= Beginning of Section =

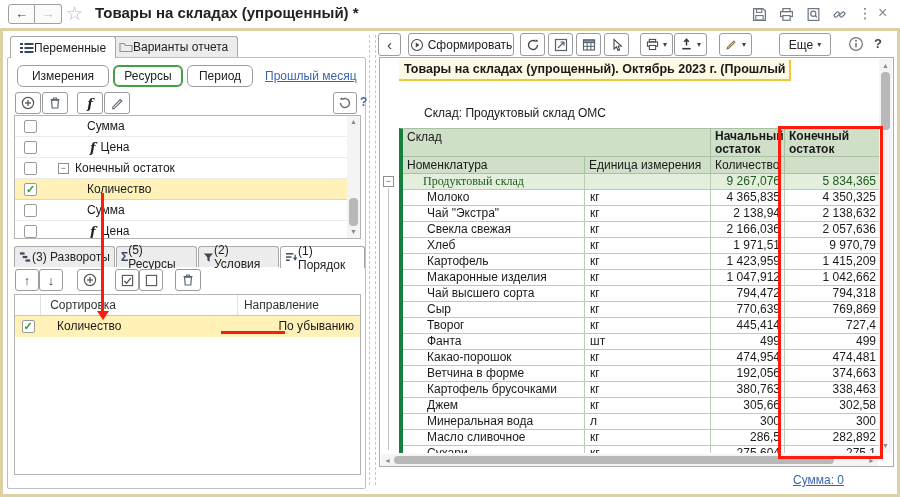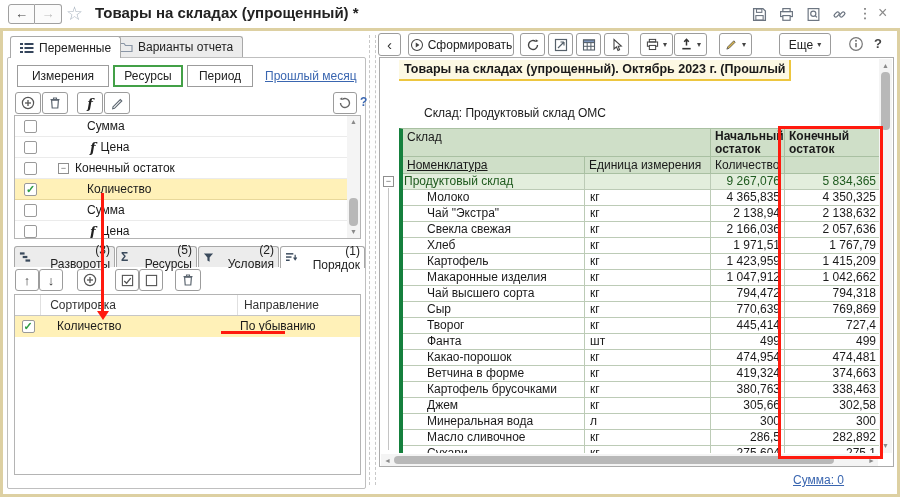--- a/index.html
+++ b/index.html
@@ -15,7 +15,7 @@
   .tbtn{position:absolute;box-sizing:border-box;height:23px;border:1px solid #9c9c9c;border-radius:3px;background:#fff;display:flex;align-items:center;justify-content:center;gap:4px;font-size:12px;color:#222;}
   .link{color:#3a66b0;text-decoration:underline;cursor:pointer;}
   
-  .ptab{position:absolute;box-sizing:border-box;height:21px;border:1px solid #a8a8a8;border-bottom:none;border-radius:3px 3px 0 0;background:#ececec;display:flex;align-items:center;padding:0 9px;gap:5px;font-size:12px;color:#222;text-align:right;}
+  .ptab{position:absolute;box-sizing:border-box;height:21px;border:1px solid #a8a8a8;border-bottom:none;border-radius:3px 3px 0 0;background:#ececec;display:flex;align-items:center;padding:0 9px;font-size:12px;color:#222;}
   .ptab.active{background:#fff;height:22px;z-index:3;}
   
   .panelbox{position:absolute;box-sizing:border-box;border:1px solid #bfbfbf;background:#fff;border-radius:2px;}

= End of Section =

### Directions
Where a line in the records above contains the word "ptab", include it in the count; state the total and nothing more.

### Answer below
3